▶ [What is expected]:
Print the lines below exactly, beginning with the one that contains "results — the" and stopping after the last line.
***** Source records
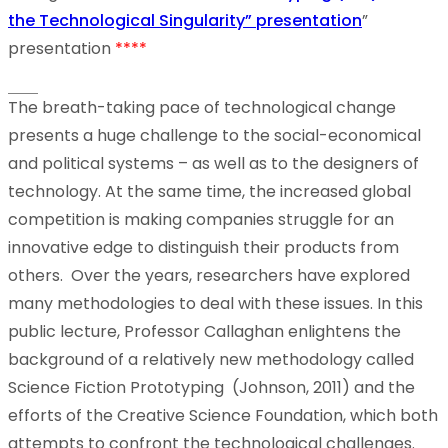
the Technological Singularity” presentation
”
presentation
****
The breath-taking pace of technological change
presents a huge challenge to the social-economical
and political systems – as well as to the designers of
technology. At the same time, the increased global
competition is making companies struggle for an
innovative edge to distinguish their products from
others. Over the years, researchers have explored
many methodologies to deal with these issues. In this
public lecture, Professor Callaghan enlightens the
background of a relatively new methodology called
Science Fiction Prototyping (Johnson, 2011) and the
efforts of the Creative Science Foundation, which both
attempts to confront the technological challenges.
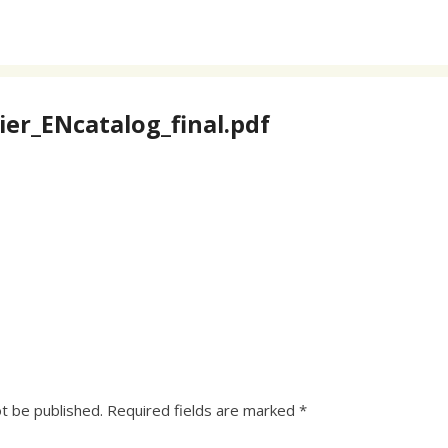
er_ENcatalog_final.pdf
ot be published.
Required fields are marked
*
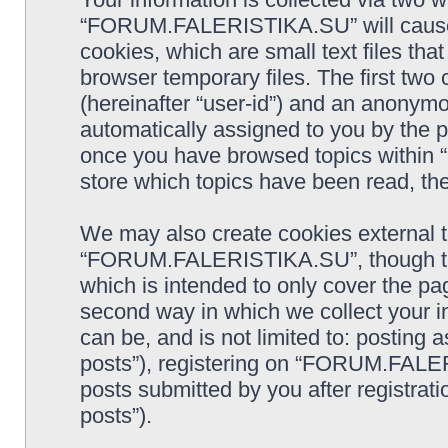
“FORUM.FALERISTIKA.SU” will cause 
cookies, which are small text files t
browser temporary files. The first two c
(hereinafter “user-id”) and an anonymou
automatically assigned to you by the p
once you have browsed topics withi
store which topics have been read, th
We may also create cookies external 
“FORUM.FALERISTIKA.SU”, though the
which is intended to only cover the p
second way in which we collect your in
can be, and is not limited to: postin
posts”), registering on “FORUM.FALER
posts submitted by you after registrati
posts”).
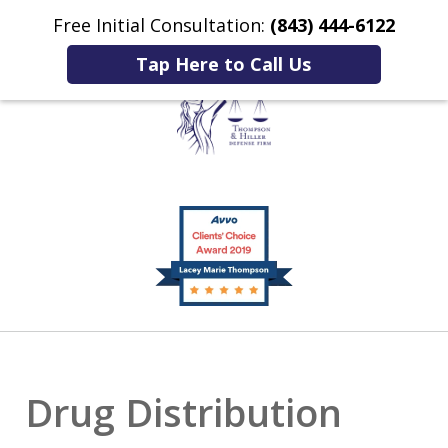
Free Initial Consultation:
(843) 444-6122
Home
Contact Us
More
Tap Here to Call Us
Listening to You.
slide
Fighting for You.
1
of
2
Drug Distribution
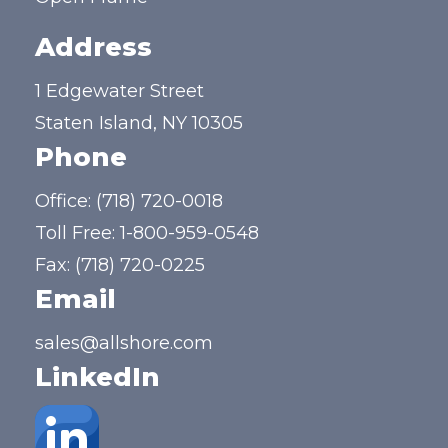
Address
1 Edgewater Street
Staten Island, NY 10305
Phone
Office:
(718) 720-0018
Toll Free:
1-800-959-0548
Fax: (718) 720-0225
Email
sales@allshore.com
LinkedIn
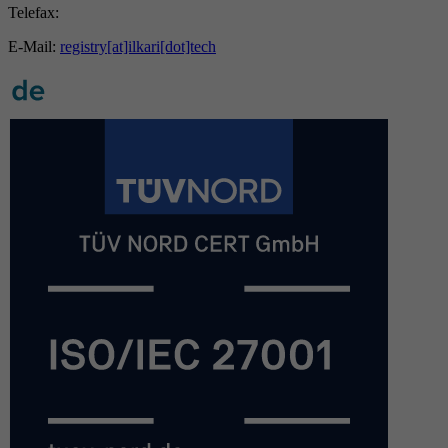
Telefax:
E-Mail:
registry[at]ilkari[dot]tech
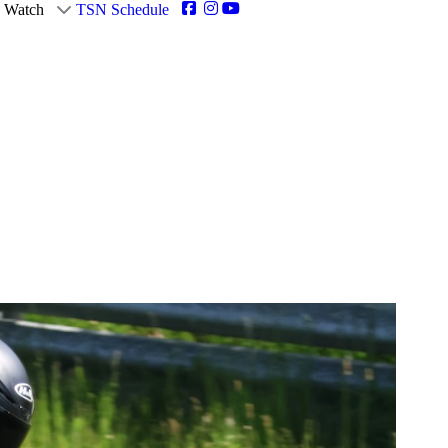
Watch
TSN Schedule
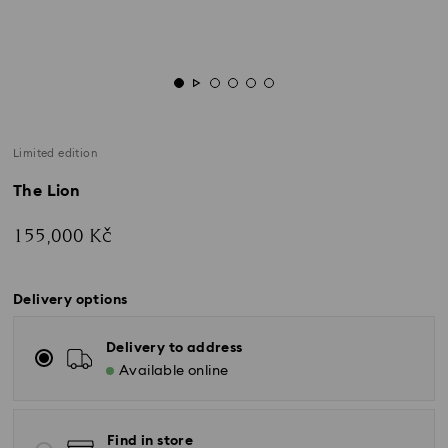
Limited edition
The Lion
155,000 Kč
Delivery options
Delivery to address
Available online
Find in store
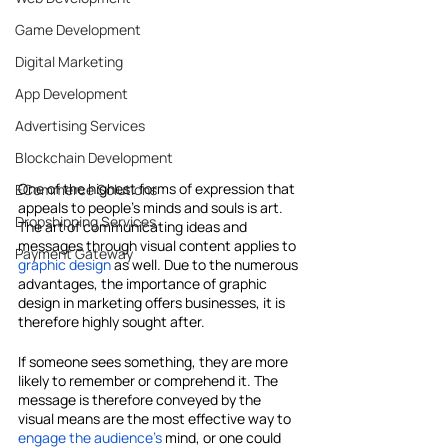
Game Development
Digital Marketing
App Development
Advertising Services
Blockchain Development
One of the highest forms of expression that 
ECommerce Solutions
appeals to people's minds and souls is art. 
Dropshipping Services
The art of communicating ideas and 
messages through visual content applies to 
Payment Gateway
graphic design
 as well. Due to the numerous 
advantages, the importance of graphic 
design in marketing offers businesses, it is 
therefore highly sought after.
If someone sees something, they are more 
likely to remember or comprehend it. The 
message is therefore conveyed by the 
visual means are the most effective way to 
engage the audience's
 mind, or one could 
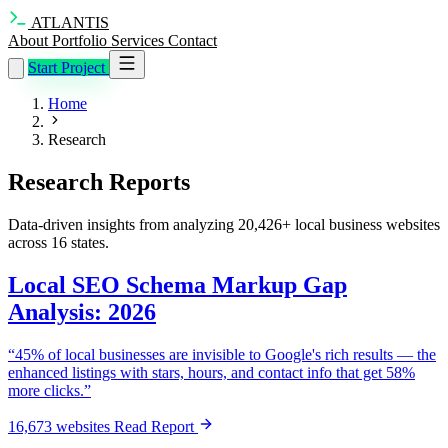
ATLANTIS
About
Portfolio
Services
Contact
Start Project
Home
Research
Research Reports
Data-driven insights from analyzing 20,426+ local business websites
across 16 states.
Local SEO Schema Markup Gap
Analysis: 2026
“45% of local businesses are invisible to Google's rich results — the
enhanced listings with stars, hours, and contact info that get 58%
more clicks.”
16,673 websites
Read Report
**********
▶ [Written reply]:
“45% of local businesses are invisible to Google's rich results — the
enhanced listings with stars, hours, and contact info that get 58%
more clicks.”
16,673 websites
Read Report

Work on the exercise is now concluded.